◆ **Selected text**:

▼▼▼

Haruki Murakami
Translated by Philip Gabriel and Ted Goossen
Alfred A. Knopf ($25.95)
by Allan Vorda
Sometimes you come upon a writer who helps you discern some unknown world; for many readers, Haruki Murakami is such a writer. His latest creation, a collection of bizarre short stories titled Men Without Women, primarily focuses on male-female relationships, with most stories dealing with varying degrees of physical and psychological infidelity. The first two stories continue Murakami’s fondness for 1960s pop music, notably the Beatles. As he used their song “Norwegian Wood” as a novel title, Murakami here utilizes “Drive My Car” and “Yesterday” as story titles.

▲▲▲

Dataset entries
▼▼▼

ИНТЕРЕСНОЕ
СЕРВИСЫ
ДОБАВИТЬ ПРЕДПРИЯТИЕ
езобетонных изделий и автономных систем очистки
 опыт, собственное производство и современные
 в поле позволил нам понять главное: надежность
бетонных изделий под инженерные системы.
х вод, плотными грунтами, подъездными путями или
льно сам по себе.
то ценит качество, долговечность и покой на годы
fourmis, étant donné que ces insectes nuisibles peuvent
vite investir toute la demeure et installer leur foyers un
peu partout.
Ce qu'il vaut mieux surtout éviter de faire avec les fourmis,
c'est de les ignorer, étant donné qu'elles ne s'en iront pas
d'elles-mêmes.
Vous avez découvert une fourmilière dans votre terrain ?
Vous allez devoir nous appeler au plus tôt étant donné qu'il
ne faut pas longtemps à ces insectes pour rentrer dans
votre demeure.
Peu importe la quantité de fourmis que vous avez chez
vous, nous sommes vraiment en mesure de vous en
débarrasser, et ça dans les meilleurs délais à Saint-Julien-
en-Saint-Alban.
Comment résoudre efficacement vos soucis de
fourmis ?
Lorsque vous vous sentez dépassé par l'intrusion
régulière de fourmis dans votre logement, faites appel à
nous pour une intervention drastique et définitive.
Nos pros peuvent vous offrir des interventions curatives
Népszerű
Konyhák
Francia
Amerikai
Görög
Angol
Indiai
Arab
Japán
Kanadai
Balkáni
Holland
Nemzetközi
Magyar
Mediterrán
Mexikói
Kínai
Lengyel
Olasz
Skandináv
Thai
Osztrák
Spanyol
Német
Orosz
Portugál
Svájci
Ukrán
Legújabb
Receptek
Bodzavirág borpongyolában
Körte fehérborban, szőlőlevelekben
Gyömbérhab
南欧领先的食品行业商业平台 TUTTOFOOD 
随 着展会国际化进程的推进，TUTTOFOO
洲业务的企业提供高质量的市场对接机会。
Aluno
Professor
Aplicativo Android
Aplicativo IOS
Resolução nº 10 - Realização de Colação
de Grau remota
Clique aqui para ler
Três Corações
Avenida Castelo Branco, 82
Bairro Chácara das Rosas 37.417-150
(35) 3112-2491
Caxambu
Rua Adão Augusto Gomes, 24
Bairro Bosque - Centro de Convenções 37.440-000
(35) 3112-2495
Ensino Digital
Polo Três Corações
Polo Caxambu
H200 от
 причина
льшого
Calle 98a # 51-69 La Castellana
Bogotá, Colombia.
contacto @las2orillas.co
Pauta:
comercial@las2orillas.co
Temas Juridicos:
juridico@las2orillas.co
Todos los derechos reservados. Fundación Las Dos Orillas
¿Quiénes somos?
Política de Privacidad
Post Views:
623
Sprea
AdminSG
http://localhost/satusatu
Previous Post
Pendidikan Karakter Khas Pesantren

▲▲▲

◆ **Study questions**:
a) Copy the passage of the Murakami review between "by Allan Vorda" and "as story titles.", inclusive.
b) According to the Murakami review, which two Beatles songs does Murakami use as story titles in Men Without Women?
c) Go on with the review of Murakami's Men Without Women, picking up after its last sentence.

◆ **Exercise results**:
a)
by Allan Vorda
Sometimes you come upon a writer who helps you discern some unknown world; for many readers, Haruki Murakami is such a writer. His latest creation, a collection of bizarre short stories titled Men Without Women, primarily focuses on male-female relationships, with most stories dealing with varying degrees of physical and psychological infidelity. The first two stories continue Murakami’s fondness for 1960s pop music, notably the Beatles. As he used their song “Norwegian Wood” as a novel title, Murakami here utilizes “Drive My Car” and “Yesterday” as story titles.

b) "Drive My Car" and "Yesterday."

c)
“Drive My Car” certainly is an apt starting point for the rest of the book. It involves a forty-seven-year-old actor named Kafuku who needs someone to drive him to work. The driver is a homely, big-breasted, chain-smoking twenty-four-year-old woman with ears “like satellite dishes” named Misaki. Initially, very little is spoken between these two insular characters, but gradually they begin to reveal themselves to each other. Kafuku tells Misaki about the affairs of his deceased wife, and how he developed a “friendship” with the fourth and last of his wife’s lovers, though he confesses that he “was acting” the whole time during their so-called friendship. However, it is the ex-lover who tells Kafuku the answer to his question about the “blind spot” Kafuku had with his wife: “If we hope to truly see another person, we have to start by looking within ourselves.”
The reader is left wondering about, and possibly hoping for, a connection between the driver and the passenger, since they both seem disconnected from reality. As in Murakami’s acclaimed 2014 novel Colorless Tsukuru Tazaki and His Years of Pilgrimage, there is no final resolution. Perhaps the Beatles song offers some promise: “I got no car and it’s breaking my heart, / but I found a driver and that’s a start.”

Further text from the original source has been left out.